Helped develop program
Through his work with SWCDs, Cunningham was tapped to help develop the water quality certification effort.
The program took root in January 2012 when Gov. Mark Dayton, U.S. Department of Agriculture Secretary Tom Vilsack and then-administrator of the U.S. Environmental Protection Agency Lisa Jackson signed a memorandum of agreement for Minnesota to create an ag certainty program. Cunningham was one of 15 stakeholders to serve on a planning committee making recommendations for the program. That grassroots process led to a pilot project launched in four small Minnesota watersheds in 2013. A statewide voluntary program was launched recently.
Cunningham became the 111th producer in the state to be certified earlier this year and the number has climbed to 125 as of April, Frederickson said.
In the program, landowners and operators must complete an application, have an assessment of their conservation practices by their local SWCD office and then be verified by staff from the Minnesota Department of Agriculture to become certified.
The three-step process provides producers with a 10-year exemption from any new state or federal regulations that may be brought forth.
Cunningham said the certification process took him just three weeks. For other producers, the certification process could take months, perhaps years, especially if they have to implement projects.

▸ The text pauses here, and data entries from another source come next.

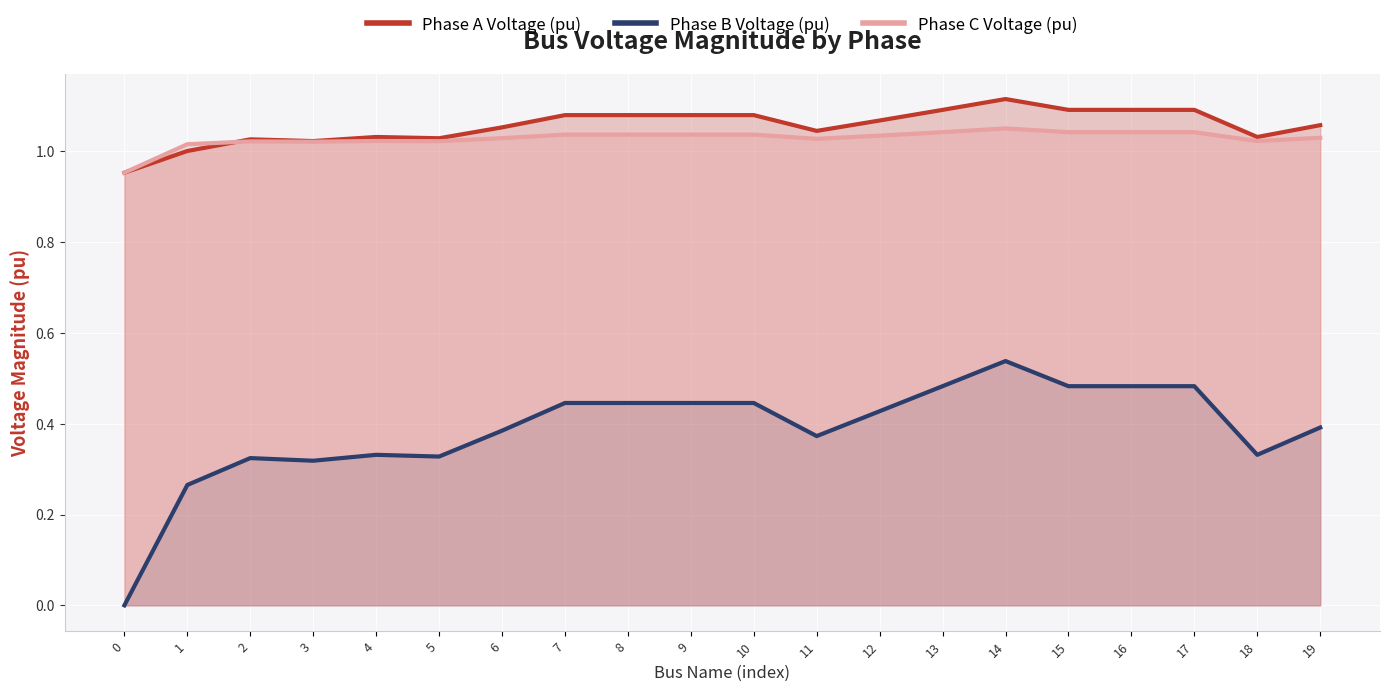

At which category is the sum across all series the highest?

14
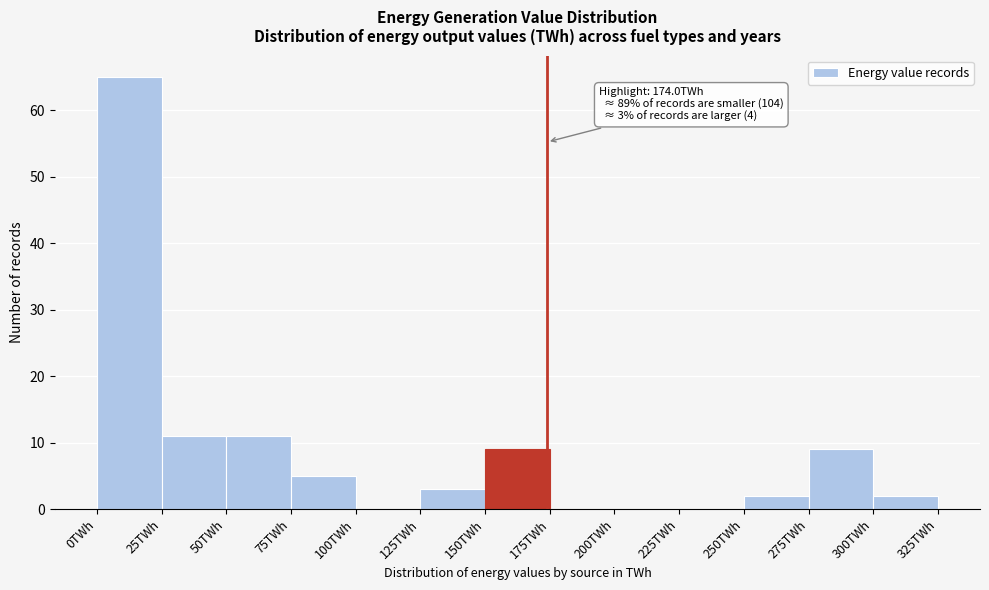

Over which range of the x-axis is the bar tallest?

0 to 25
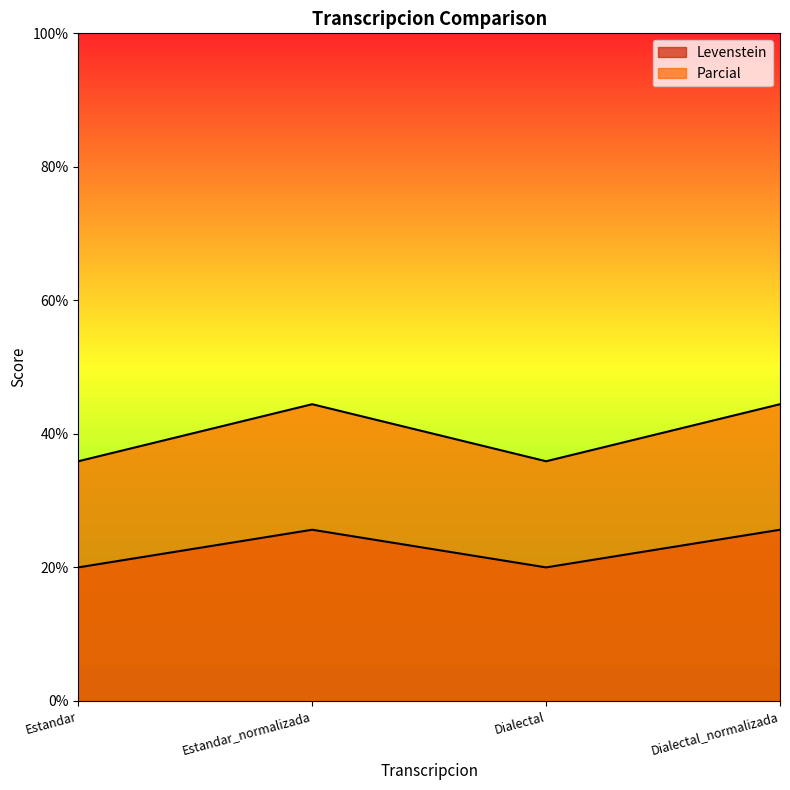

Which series changed the most between Estandar_normalizada and Dialectal?

Parcial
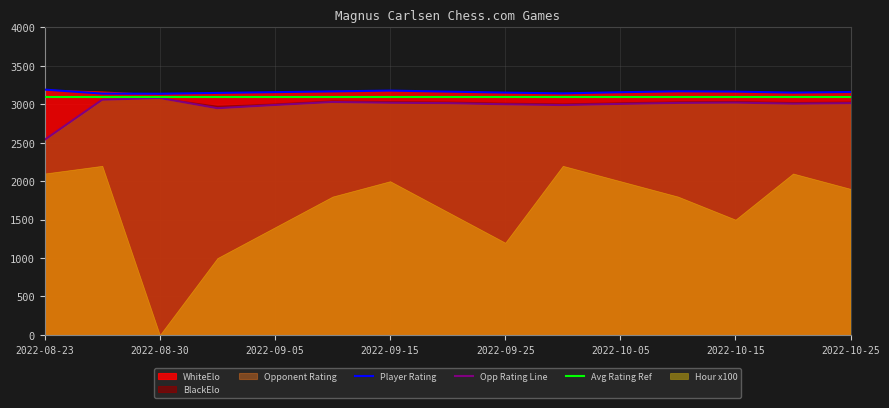

What is the approximate value of Opp Rating Line at 2022-08-30?

3082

He said when designing the program the planners didn’t want just no-till and cover crops to be the way for a person to get certified. Some of the other options now available are precision agriculture, grid sampling and variable application rates -- things Cunningham has also adopted.
‘Doing everything we can’
While the certification program offers a decade of protection from new regulations, Cunningham said that wasn’t why he applied.
“It seems to me if someone wants to say something bad about agriculture, there are a lot of people ready and willing to believe them,” he said. “If someone wants to say something good about agriculture, that takes proof. I can say our operation has been assessed and we are doing everything we can for water quality — that’s the primary reason I did it — and to maybe serve as a good example.”
Certified producers don’t receive any government payments by being in the program, but they can access USDA Regional Conservation Partnership Program funding to implement additional water quality projects.
“(Being in the process to become certified) makes an additional pool of money available for financial assistance for trying new things — constructing structures like water and sediment control basins, grassed waterways, riparian buffers and things like that,” Cunningham said. “It opens up opportunities if getting financial assistance is one of the things it’s going to take to change farming practices on a particular operation.”
Frederickson said the program now covers about 73,000 acres and he’s really pleased.
He said to improve water quality, it’s going be done” acre-by-acre, farm-by-farm, county-by-county and watershed-by-watershed.”
The commissioner said another 400 farms are “in the ready” to be certified, but the effort takes time to walk the land and work out agreements with producers.
He said the focus is on on southern and central Minnesota where nitrates are leaching into water supplies, rivers and lakes.
“We are all part of the problem and the solution,” Frederickson said. Being a headwater state for the Mississippi River and other major waterways, the problems start in Minnesota.
And the solutions can start here, too, he said.
As a former farmer himself, Frederickson realizes that producers “don’t like to be told what to do.”
“I get it, but a good defense is a good offense,” he said about the way to counteract the increasing calls to improve water quality for drinking and recreation.